* **What you should do**:
Each line in the records below, from the one that contains "(562, 325) = (331, 367): purple" to the one that contains "(480, 405) = (528, 384): turquoise", should be reproduced exactly, the first and last included.

* **Object tracking records**:

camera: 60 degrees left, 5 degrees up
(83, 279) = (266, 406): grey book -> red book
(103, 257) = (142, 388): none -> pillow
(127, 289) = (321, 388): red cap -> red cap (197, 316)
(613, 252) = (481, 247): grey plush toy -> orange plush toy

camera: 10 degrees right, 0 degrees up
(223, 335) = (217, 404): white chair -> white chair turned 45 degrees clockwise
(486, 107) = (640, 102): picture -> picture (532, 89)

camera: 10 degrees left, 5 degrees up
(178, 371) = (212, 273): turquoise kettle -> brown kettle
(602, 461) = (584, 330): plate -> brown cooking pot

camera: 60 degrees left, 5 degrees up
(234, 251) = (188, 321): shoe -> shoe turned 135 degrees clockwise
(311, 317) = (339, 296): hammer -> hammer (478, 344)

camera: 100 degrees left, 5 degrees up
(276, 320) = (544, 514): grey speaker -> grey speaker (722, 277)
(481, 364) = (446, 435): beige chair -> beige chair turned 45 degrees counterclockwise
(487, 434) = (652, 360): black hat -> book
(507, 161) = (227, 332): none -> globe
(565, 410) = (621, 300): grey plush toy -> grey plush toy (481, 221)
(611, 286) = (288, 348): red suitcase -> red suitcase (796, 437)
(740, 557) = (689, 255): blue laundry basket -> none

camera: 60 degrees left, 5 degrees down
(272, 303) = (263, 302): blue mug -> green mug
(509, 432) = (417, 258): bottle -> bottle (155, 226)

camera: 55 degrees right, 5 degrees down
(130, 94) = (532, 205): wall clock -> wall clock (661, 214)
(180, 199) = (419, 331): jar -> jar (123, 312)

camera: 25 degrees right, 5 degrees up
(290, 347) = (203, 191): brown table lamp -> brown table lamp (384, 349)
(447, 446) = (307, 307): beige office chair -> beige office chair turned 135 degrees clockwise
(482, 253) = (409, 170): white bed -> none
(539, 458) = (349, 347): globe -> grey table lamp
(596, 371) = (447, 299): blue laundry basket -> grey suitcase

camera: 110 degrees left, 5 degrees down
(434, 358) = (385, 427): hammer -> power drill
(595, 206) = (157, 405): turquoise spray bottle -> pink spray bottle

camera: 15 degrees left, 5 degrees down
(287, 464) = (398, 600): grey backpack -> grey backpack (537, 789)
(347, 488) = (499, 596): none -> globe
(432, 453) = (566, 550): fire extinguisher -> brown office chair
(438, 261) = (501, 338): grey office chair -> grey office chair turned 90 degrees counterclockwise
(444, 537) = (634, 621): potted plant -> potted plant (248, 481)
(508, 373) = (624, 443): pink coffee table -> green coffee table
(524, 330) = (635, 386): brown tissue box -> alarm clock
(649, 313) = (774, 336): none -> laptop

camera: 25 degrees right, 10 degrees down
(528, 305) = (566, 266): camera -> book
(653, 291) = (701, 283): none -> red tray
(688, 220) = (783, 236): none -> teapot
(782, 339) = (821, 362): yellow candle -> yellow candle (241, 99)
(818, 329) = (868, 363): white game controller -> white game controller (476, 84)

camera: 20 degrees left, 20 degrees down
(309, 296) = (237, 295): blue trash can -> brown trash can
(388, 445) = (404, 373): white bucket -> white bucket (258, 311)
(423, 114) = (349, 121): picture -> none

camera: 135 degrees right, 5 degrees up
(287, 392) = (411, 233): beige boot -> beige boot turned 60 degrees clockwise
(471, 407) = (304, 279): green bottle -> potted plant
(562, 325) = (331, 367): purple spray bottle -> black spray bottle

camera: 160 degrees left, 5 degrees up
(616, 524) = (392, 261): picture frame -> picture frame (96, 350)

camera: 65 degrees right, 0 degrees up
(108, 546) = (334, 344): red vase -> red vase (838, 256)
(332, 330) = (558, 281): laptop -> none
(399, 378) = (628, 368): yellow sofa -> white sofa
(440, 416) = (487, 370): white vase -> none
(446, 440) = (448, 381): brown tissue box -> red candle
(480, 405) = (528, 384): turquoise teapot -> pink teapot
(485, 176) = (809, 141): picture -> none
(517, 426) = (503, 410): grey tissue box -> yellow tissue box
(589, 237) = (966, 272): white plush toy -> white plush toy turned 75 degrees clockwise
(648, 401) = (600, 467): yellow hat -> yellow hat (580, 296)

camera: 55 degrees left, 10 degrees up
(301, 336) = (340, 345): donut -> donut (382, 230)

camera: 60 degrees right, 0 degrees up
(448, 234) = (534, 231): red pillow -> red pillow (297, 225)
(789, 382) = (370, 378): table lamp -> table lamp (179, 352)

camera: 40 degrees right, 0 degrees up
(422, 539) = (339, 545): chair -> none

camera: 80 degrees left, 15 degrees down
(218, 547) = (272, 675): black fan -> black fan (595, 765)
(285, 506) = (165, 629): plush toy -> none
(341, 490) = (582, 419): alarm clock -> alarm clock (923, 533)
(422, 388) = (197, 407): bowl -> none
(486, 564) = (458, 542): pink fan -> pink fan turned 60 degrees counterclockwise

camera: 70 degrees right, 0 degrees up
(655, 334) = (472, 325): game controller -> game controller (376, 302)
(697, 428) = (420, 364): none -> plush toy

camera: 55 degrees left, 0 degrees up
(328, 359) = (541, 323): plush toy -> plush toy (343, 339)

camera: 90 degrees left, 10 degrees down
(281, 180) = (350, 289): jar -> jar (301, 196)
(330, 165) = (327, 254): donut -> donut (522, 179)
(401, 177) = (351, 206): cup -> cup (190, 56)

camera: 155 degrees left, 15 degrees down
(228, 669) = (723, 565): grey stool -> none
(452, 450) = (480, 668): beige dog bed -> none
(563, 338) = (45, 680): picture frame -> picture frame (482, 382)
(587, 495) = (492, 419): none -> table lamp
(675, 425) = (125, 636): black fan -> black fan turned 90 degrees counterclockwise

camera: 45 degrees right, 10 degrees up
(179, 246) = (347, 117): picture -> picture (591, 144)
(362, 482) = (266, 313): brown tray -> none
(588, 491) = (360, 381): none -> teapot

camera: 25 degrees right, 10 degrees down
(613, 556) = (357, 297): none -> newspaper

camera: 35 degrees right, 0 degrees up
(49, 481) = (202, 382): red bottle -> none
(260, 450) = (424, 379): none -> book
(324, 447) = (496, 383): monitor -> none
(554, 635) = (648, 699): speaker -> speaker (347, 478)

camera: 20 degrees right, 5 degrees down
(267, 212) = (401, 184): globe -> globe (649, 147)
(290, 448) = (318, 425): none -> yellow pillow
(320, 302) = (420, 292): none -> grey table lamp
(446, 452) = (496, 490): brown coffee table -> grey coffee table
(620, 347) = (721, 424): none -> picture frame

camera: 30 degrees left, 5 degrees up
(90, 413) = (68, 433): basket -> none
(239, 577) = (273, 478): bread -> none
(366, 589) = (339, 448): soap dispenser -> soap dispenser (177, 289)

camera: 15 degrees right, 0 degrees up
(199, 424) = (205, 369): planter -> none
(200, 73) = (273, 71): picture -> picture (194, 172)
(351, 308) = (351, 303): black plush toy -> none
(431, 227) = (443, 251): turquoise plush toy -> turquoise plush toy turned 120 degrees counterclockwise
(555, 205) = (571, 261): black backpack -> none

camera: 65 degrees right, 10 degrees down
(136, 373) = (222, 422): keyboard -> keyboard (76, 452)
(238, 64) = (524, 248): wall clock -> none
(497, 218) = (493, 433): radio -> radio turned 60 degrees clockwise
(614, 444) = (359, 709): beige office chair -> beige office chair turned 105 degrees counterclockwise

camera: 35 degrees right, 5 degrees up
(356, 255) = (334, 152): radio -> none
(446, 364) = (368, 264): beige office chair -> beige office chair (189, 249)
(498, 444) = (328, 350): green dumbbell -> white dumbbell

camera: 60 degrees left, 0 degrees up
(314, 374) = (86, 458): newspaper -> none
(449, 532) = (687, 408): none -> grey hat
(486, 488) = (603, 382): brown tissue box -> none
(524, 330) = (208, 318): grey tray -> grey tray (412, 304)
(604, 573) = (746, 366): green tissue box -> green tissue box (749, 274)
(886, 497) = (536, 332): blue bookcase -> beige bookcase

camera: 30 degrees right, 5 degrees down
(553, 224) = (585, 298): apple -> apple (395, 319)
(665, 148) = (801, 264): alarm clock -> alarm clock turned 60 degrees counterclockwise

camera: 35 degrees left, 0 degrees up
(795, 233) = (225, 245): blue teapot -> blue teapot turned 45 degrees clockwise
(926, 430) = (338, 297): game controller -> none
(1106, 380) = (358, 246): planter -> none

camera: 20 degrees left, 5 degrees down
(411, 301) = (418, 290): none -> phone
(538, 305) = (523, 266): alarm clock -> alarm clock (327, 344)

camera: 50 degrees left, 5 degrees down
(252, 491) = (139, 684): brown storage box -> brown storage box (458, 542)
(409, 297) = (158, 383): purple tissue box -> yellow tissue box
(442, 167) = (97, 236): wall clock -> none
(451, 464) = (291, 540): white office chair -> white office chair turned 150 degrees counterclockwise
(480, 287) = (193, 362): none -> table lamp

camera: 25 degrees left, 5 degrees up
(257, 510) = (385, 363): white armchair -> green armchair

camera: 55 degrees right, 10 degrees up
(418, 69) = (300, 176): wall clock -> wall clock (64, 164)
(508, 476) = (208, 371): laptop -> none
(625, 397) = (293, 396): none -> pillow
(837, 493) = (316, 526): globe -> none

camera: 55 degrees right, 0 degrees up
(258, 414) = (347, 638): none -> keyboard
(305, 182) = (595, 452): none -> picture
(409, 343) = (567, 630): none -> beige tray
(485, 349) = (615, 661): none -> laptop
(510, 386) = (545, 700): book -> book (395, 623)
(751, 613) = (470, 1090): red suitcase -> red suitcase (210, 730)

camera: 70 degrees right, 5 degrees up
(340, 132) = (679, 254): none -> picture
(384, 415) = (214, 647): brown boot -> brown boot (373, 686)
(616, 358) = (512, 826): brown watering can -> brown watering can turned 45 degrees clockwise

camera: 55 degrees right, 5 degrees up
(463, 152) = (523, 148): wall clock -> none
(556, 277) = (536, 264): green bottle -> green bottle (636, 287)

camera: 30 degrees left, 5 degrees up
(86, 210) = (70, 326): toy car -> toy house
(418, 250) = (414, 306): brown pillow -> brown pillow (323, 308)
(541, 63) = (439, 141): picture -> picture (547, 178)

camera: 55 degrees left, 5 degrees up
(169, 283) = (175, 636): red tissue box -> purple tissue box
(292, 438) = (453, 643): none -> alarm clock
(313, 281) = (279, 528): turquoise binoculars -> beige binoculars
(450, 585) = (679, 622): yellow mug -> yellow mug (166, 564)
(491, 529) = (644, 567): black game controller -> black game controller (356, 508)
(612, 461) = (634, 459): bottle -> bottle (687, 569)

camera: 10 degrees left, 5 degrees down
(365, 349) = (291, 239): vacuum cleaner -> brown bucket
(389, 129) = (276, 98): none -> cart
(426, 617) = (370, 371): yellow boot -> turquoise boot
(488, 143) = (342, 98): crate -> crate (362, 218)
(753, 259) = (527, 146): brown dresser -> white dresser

* **Exercise answer**:
(562, 325) = (331, 367): purple spray bottle -> black spray bottle

camera: 160 degrees left, 5 degrees up
(616, 524) = (392, 261): picture frame -> picture frame (96, 350)

camera: 65 degrees right, 0 degrees up
(108, 546) = (334, 344): red vase -> red vase (838, 256)
(332, 330) = (558, 281): laptop -> none
(399, 378) = (628, 368): yellow sofa -> white sofa
(440, 416) = (487, 370): white vase -> none
(446, 440) = (448, 381): brown tissue box -> red candle
(480, 405) = (528, 384): turquoise teapot -> pink teapot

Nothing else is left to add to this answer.